2. The Bigios do not contend that they "were discriminated against because they were non-citizens" (Coca-Cola Br. 35) (emphasis added). Coca-Cola’s argument that the Bigios never made such an allegation in the complaint is a straw man. The complaint alleges that the Bigios were discriminated against because they are Jewish. The fact that they were stateless at the time they were subject to anti-Semitic discrimination makes the expropriation unlawful under § 712 of the Restatement.

3. Filartiga v. Pena-Irala, 630 F.2d 876, 880 n.7 (2d Cir. 1980), and Kadic v. Karadzic, 70 F.3d 232, 238 n.1 (2d Cir. 1995), make clear that an international instrument that reflects an emerging norm in international law is binding upon all states.

4. See Banco Nacional de Cuba v. Chemical Bank, 822 F.2d 230, 237 (2d Cir. 1987) (affirming rule that "[a]s a general principle of international law, a state is liable to a private person who is a national of another state if it takes the foreign national’s property and the taking is ‘discriminatory’"); Siderman de Blake v. Republic of Argentina, 965 F.2d 699, 711-713 (9th Cir. 1992) (holding that discriminatory seizure of alien’s property satisfied the international taking exception to the Foreign Sovereign Immunities Act).

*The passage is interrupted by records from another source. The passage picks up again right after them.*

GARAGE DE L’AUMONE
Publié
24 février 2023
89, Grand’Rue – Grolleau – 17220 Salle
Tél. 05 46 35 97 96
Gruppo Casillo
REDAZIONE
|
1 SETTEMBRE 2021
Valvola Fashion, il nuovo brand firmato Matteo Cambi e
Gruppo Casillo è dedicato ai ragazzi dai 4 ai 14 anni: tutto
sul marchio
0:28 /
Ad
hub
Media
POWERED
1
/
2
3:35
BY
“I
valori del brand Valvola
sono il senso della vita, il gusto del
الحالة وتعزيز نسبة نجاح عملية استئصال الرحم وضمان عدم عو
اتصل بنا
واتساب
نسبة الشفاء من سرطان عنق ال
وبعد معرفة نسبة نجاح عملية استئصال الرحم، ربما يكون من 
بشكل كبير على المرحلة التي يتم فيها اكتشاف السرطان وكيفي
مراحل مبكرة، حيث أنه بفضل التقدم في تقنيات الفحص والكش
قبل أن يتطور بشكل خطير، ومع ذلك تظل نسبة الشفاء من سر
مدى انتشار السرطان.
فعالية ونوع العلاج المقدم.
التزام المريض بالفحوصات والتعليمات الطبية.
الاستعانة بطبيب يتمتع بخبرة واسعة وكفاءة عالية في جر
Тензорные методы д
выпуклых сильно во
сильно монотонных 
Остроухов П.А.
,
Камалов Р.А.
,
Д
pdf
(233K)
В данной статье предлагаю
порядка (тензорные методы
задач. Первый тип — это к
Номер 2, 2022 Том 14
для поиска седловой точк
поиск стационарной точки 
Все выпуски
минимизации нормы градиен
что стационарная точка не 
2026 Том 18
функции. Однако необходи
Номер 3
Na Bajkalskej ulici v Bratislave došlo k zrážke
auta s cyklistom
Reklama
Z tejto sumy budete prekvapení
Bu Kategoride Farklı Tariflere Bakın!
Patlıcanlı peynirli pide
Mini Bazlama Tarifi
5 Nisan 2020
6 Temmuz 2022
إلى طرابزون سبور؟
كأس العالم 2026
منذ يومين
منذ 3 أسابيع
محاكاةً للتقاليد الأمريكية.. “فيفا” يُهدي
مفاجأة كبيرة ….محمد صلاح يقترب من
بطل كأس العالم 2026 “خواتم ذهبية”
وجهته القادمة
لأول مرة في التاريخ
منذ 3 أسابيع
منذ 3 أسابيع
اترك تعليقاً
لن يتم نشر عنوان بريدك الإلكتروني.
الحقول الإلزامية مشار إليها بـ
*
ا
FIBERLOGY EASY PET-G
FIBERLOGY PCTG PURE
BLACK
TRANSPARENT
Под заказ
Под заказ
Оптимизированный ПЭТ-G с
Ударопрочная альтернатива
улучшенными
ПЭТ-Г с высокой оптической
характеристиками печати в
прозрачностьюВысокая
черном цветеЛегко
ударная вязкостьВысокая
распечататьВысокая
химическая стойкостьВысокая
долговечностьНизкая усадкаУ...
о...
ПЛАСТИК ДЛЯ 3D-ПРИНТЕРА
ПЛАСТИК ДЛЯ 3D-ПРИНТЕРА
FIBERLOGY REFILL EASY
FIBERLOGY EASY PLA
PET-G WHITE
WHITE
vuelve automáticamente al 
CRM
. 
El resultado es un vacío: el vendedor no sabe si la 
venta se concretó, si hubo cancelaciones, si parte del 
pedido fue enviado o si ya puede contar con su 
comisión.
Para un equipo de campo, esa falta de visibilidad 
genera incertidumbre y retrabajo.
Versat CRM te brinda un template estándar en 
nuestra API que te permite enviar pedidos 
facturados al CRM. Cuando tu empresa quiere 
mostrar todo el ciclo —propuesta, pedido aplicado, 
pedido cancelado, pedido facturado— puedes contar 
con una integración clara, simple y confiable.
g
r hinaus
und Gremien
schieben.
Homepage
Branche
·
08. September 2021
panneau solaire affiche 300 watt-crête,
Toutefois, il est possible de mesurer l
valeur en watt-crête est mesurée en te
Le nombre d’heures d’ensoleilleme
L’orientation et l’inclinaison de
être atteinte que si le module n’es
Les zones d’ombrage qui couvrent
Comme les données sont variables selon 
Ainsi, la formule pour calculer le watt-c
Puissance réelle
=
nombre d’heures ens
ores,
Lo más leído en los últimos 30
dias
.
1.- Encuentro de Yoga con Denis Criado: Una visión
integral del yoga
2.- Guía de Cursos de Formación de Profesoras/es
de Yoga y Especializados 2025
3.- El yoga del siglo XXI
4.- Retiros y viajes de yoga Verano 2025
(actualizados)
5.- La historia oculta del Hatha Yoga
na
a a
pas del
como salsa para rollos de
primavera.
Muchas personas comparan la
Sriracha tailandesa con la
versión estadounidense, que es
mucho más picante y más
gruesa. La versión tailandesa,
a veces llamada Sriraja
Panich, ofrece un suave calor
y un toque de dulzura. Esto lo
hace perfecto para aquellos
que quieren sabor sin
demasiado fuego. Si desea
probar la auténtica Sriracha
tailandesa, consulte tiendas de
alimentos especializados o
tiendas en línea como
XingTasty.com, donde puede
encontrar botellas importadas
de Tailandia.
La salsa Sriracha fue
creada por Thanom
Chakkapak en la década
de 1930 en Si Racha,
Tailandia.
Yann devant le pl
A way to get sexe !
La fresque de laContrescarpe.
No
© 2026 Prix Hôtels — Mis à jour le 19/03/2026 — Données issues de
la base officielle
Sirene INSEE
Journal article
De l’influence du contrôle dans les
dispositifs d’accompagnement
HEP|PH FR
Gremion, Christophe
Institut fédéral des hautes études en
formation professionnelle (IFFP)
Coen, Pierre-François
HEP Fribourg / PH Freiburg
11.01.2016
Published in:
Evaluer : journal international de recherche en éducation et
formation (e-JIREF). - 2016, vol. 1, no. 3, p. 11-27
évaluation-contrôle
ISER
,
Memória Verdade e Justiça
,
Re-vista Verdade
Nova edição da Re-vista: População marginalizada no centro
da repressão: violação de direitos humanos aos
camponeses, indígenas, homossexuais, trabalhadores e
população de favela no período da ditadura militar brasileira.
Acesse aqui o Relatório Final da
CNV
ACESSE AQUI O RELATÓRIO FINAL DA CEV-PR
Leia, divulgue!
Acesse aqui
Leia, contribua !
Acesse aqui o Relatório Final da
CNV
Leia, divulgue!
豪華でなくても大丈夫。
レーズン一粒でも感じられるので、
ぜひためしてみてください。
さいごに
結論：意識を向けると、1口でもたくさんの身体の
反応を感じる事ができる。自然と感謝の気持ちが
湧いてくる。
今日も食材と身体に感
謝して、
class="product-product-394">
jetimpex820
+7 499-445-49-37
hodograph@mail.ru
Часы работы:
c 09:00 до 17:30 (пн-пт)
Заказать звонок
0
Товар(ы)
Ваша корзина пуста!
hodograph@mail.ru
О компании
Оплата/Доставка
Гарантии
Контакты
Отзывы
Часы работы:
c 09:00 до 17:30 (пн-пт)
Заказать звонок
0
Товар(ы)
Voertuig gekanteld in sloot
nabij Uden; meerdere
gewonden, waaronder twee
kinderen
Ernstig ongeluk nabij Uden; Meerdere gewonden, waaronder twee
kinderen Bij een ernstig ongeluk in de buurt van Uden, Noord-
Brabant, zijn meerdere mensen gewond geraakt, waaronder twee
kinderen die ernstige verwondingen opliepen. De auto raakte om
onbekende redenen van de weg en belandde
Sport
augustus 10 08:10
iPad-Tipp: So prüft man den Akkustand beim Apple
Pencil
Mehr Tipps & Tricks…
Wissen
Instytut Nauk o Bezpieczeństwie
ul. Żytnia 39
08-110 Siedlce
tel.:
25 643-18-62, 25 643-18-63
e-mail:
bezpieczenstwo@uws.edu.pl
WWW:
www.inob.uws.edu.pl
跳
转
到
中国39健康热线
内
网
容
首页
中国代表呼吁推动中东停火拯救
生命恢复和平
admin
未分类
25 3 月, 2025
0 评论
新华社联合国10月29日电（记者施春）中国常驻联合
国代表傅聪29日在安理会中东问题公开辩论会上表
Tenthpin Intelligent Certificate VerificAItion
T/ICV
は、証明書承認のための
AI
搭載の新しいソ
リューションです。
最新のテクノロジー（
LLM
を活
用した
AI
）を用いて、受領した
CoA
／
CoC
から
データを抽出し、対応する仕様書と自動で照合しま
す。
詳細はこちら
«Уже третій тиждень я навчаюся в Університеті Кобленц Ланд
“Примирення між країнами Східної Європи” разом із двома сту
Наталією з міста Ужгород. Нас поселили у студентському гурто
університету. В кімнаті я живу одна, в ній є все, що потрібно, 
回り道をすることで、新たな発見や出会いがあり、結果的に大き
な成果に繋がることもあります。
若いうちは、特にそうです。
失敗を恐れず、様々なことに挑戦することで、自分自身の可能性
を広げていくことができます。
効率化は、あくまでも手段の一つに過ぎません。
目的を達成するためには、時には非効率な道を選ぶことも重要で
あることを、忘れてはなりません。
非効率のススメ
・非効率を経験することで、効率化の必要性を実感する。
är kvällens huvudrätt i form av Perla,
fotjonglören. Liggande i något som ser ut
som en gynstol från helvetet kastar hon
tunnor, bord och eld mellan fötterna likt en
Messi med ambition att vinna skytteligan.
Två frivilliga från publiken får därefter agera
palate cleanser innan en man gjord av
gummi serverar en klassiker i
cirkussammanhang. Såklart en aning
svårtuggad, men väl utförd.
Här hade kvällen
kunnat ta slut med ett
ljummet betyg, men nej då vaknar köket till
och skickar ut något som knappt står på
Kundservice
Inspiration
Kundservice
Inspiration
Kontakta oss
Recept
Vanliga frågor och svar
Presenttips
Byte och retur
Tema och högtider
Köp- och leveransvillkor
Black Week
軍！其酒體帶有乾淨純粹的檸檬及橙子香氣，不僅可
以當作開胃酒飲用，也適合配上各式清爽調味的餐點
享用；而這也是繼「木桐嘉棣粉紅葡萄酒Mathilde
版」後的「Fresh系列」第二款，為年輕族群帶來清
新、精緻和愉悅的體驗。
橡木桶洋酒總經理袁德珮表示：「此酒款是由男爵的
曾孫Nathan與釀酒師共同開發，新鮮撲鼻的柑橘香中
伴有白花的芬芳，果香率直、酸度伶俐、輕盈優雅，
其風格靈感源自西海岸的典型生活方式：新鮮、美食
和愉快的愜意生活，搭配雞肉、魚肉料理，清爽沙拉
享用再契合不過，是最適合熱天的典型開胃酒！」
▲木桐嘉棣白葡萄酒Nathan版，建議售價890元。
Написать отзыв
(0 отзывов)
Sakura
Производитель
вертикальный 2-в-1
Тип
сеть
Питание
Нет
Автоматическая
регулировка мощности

5. Coca-Cola erroneously relies upon Banco Nacional de Cuba v. Sabbatino, 376 U.S. 398 (1964), for the opposite conclusion (Coca-Cola Br. 27 n.4). In Sabbatino, the Supreme Court held that the act of state doctrine barred consideration of Cuba’s 1960 discriminatory taking of American property located in Cuban waters. The Court, however, did not disturb the lower court’s conclusion that the discriminatory seizure — targeted at Americans — violated international law. After Congress overruled the holding in Sabbatino (22 U.S.C. § 2370), the trial court again found the discriminatory seizure unlawful and this Court affirmed. Banco Nacional de Cuba v. Farr, 383 F.2d 166, 183 (2d Cir. 1967).